Work item |
Could you write out every line of the entries below, character for character and without any changes?

==== Material supplied

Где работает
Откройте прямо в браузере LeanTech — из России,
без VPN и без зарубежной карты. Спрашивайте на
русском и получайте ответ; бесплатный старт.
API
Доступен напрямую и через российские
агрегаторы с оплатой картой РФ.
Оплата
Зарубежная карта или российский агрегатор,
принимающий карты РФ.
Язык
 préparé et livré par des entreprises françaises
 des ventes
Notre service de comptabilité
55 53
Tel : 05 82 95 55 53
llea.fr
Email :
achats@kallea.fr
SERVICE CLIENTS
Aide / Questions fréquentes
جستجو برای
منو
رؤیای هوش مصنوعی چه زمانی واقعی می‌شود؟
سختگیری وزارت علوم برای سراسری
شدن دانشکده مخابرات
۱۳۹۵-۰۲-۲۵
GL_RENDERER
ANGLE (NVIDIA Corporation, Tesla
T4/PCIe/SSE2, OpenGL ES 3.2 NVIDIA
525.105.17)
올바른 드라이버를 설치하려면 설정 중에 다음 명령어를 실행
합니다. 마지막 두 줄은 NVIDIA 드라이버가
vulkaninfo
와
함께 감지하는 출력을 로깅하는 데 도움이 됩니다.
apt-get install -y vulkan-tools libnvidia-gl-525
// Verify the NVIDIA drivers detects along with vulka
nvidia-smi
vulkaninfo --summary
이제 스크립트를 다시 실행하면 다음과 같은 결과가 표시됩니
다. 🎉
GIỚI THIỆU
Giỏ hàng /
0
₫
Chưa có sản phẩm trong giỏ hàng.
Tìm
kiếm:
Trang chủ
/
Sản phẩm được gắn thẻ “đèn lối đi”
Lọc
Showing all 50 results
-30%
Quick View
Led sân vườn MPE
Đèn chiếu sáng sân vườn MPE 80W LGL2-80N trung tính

========

Your response |
Где работает
Откройте прямо в браузере LeanTech — из России,
без VPN и без зарубежной карты. Спрашивайте на
русском и получайте ответ; бесплатный старт.
API
Доступен напрямую и через российские
агрегаторы с оплатой картой РФ.
Оплата
Зарубежная карта или российский агрегатор,
принимающий карты РФ.
Язык
 préparé et livré par des entreprises françaises
 des ventes
Notre service de comptabilité
55 53
Tel : 05 82 95 55 53
llea.fr
Email :
achats@kallea.fr
SERVICE CLIENTS
Aide / Questions fréquentes
جستجو برای
منو
رؤیای هوش مصنوعی چه زمانی واقعی می‌شود؟
سختگیری وزارت علوم برای سراسری
شدن دانشکده مخابرات
۱۳۹۵-۰۲-۲۵
GL_RENDERER
ANGLE (NVIDIA Corporation, Tesla
T4/PCIe/SSE2, OpenGL ES 3.2 NVIDIA
525.105.17)
올바른 드라이버를 설치하려면 설정 중에 다음 명령어를 실행
합니다. 마지막 두 줄은 NVIDIA 드라이버가
vulkaninfo
와
함께 감지하는 출력을 로깅하는 데 도움이 됩니다.
apt-get install -y vulkan-tools libnvidia-gl-525
// Verify the NVIDIA drivers detects along with vulka
nvidia-smi
vulkaninfo --summary
이제 스크립트를 다시 실행하면 다음과 같은 결과가 표시됩니
다. 🎉
GIỚI THIỆU
Giỏ hàng /
0
₫
Chưa có sản phẩm trong giỏ hàng.
Tìm
kiếm:
Trang chủ
/
Sản phẩm được gắn thẻ “đèn lối đi”
Lọc
Showing all 50 results
-30%
Quick View
Led sân vườn MPE
Đèn chiếu sáng sân vườn MPE 80W LGL2-80N trung tính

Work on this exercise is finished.